Son dönemde hayatımıza giren yenilikler içerisinde en çok konuşulanı ve ses getireni kuşkusuz Periscope. Sosyal medyada takipçilerinize canlı yayın yapma imkanı veren bu uygulamanın etki alanı giderek genişliyor. Özellikle Baltimore’daki olayların tüm dünyaya aktarımında çok önemli rol oynayan yeni medyanın parlayan yıldızı, başlarda kendisine karşı biraz çekingen bir duruş sergileyen Türk medyasının da son günlerde radarına girmiş durumda. Başta gazeteciler olmak üzere ünlü isimlerden markalara Periscope herkesin elinde, dilinde bu aralar. İyi kullanım örnekleri olduğu kadar, amatör ve kötü denemeler de çok fazla.

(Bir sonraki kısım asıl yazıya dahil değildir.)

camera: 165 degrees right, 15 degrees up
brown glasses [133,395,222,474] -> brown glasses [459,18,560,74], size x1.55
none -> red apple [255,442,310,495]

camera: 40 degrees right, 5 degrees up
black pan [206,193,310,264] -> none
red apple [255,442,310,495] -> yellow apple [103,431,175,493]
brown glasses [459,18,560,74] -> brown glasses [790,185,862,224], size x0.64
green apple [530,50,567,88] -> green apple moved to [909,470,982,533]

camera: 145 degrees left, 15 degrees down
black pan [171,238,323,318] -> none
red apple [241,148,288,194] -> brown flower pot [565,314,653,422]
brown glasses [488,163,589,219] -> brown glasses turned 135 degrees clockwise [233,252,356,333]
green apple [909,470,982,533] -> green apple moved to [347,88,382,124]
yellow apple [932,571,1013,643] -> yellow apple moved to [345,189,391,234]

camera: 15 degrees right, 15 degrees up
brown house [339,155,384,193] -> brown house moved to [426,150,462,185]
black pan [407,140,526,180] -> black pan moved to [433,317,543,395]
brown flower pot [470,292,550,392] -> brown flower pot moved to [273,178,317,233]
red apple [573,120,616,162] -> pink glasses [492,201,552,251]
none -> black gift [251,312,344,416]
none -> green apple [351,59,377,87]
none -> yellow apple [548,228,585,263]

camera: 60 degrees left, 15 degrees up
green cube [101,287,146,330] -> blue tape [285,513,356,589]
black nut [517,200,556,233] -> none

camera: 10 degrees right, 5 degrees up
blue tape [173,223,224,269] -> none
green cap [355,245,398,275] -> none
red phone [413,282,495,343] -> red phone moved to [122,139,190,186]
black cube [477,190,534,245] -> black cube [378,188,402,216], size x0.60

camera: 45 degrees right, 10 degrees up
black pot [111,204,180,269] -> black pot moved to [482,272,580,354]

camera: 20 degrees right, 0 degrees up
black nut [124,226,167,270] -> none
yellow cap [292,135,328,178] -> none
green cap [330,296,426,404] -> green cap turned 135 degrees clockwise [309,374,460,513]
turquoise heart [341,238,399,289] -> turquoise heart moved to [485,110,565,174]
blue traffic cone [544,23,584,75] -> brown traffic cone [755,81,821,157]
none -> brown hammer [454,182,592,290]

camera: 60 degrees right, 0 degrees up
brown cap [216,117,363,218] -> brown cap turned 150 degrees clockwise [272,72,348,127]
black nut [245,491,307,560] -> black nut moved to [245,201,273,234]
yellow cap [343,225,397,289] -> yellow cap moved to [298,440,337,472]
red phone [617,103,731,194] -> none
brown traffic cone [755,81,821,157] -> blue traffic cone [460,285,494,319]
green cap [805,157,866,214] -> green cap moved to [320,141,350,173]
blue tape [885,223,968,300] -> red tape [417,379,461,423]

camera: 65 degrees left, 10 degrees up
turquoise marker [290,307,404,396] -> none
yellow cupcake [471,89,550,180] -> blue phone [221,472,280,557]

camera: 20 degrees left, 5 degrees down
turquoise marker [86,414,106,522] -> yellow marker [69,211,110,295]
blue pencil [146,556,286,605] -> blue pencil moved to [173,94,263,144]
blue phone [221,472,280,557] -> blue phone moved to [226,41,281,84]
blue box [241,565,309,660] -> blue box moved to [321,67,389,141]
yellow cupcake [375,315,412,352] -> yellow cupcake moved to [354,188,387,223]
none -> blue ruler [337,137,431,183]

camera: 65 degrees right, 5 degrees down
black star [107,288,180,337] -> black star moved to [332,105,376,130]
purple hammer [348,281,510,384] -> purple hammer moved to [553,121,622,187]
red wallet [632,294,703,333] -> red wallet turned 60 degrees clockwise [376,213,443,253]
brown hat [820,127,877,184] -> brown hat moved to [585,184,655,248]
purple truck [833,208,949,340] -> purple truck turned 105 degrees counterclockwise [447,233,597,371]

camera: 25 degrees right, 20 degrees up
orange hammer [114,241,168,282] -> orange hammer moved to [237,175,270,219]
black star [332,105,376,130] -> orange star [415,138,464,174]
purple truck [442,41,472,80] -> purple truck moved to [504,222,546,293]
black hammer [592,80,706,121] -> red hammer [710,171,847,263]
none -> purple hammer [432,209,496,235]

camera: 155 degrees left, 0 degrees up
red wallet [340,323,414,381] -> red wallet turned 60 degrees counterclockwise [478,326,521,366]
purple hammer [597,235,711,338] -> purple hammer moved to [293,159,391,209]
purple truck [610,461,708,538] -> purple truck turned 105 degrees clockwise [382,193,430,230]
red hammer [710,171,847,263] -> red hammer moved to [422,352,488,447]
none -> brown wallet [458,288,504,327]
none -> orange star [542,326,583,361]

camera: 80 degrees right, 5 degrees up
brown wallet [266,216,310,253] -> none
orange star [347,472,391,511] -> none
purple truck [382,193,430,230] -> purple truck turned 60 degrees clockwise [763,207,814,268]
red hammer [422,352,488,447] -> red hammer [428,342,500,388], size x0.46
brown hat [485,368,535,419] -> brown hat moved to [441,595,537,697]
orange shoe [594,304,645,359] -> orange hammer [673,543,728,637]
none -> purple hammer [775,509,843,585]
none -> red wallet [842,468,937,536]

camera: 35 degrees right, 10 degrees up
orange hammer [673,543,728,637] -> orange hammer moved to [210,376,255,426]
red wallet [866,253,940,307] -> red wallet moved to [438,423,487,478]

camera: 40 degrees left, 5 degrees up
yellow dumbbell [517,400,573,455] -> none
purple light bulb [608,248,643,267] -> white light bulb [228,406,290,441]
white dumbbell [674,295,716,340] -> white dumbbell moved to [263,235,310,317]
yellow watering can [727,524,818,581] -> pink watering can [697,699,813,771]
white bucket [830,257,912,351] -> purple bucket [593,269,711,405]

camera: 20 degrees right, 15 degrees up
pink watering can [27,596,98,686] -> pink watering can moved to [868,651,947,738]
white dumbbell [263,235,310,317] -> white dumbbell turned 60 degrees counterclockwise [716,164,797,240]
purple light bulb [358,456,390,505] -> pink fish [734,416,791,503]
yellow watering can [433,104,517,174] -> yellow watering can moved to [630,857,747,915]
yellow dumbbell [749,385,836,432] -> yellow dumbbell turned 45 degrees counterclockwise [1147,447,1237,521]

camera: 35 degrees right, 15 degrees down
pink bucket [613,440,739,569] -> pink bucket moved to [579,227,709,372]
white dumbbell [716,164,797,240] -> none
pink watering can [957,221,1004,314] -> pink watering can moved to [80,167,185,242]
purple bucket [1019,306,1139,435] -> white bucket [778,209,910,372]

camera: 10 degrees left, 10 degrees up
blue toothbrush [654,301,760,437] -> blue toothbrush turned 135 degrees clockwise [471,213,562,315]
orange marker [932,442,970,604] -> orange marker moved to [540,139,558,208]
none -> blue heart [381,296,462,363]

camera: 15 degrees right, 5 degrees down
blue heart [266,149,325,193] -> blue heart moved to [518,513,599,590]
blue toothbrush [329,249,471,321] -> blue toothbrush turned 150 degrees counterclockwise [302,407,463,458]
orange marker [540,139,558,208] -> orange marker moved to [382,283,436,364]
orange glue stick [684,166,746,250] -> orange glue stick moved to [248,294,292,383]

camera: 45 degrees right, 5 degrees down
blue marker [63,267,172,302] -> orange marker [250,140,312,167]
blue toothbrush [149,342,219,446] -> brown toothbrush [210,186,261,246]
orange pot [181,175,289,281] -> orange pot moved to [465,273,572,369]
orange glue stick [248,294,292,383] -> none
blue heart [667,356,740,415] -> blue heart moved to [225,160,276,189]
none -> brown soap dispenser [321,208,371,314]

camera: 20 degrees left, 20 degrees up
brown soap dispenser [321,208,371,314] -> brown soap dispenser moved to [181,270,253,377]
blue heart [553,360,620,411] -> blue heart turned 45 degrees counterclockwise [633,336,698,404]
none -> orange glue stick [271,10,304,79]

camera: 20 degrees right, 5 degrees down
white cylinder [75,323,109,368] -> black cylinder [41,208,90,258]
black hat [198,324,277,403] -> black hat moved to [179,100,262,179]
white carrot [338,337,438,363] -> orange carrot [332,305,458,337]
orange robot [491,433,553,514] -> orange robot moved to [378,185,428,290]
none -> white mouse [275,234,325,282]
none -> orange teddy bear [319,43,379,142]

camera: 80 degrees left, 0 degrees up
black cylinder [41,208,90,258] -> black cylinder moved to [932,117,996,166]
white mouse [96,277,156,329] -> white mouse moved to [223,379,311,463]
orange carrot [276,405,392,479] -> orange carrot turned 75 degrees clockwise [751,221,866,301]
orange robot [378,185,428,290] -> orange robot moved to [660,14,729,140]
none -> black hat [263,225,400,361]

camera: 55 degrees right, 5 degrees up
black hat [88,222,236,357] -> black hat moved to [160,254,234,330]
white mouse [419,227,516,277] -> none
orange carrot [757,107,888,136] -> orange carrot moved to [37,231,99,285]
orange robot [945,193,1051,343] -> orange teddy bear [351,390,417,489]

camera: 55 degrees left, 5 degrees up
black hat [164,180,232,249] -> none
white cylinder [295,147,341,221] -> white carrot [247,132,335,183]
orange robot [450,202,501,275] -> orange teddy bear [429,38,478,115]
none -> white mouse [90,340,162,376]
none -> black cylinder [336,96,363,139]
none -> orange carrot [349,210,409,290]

Hepsi bir yana belki de çok da farkında olmasak da sosyal medya, veri, vatandaş, drone ve son olarak Periscope gazeteciliği konuştuğumuz bugünlerde yeni medyadaki dönüşümün belki de tam manasıyla “Rönesans”ının tam ortasındayız. Ve çok yakında daha da net anlaşılacak ki 140 karakterin başlattığı vatandaş gazeteciliği çağı yeni medyanın eskilerin akıllarının yetmediği dijital oyuncularıyla asıl şimdi başlıyor. Biz de gündemin bu sıcak başlığını ele aldığımız Temmuz sayımızın kapak dosyası için Periscope’un gazeteciliğe ve markalar dünyasına etkisini konunun uzman isimlerine sorduk

Periscope’un dünyayı değiştirmesi yapılan ilk afet yayını ile olacaktır

Fatih Güner, Kamp Dijital Grup Direktörü

2009 yılında Hudson Nehri’ne inmek zorunda kalan bir uçak vardı, Janis Krums isimli birinin ilk fotoğrafı çektiği ve Twitpic’e postlayıp siteyi çökerttiği bu olay sosyal medyanın kısa tarihinde çok önemli bir yer teşkil ediyor. Ben de herhalde bu tarz gerçek bir olayı ilk canlı Periscope’layan kişi olmak isterdim

Geleneksel medyanın her anlamda can çekiştiği bir dönemdeyiz. Belki Türkiye’de öyle olmadığını düşünüyor olabilirsiniz, ancak özellikle ABD’de (erken adapte olabildikleri için) ciddi bir değişim var. Tek bir tweet dahi haber olabiliyor, üzerinde 2,5 dakikalık haber spotu üretiliyor. Periscope, bu anlamda çok daha önemli, çünkü fotoğraf da değil, video şeklinde canlı yayın yapabiliyoruz Periscope sayesinde. Bence Periscope’un gerçek anlamda dünyayı değiştirmesi, Periscope vasıtasıyla yapılan ilk afet yayını ile olacaktır. Periscope’un paylaşım anlayışımızı değiştirmesi ise, Twitter feed’inin üzerinden, sadece Play tuşuna tıklayarak canlı yayın izleyebildiğimiz gün olacaktır diye düşünüyorum. Bununla birlikte Facebook ve Twitter gibi platformlar satürasyonlarına ulaştılar gibi görünüyor. Büyümeleri de yavaşladı. Periscope, hatta yükselişi çok hızlı olan Tinder, benim en sevdiğim blogging platformu olan Medium gibi özel platformlar, şu anda içerik paylaşımı ve interaksiyon alışkanlıklarımızı hızlıca değiştiriyor ve trend belirliyor. Ciddi bir Rönesans, katılıyorum, ancak henüz sonu gelmedi, hiç beklemediğimiz konularda niş sosyal platformların çoğalacağını düşünüyorum.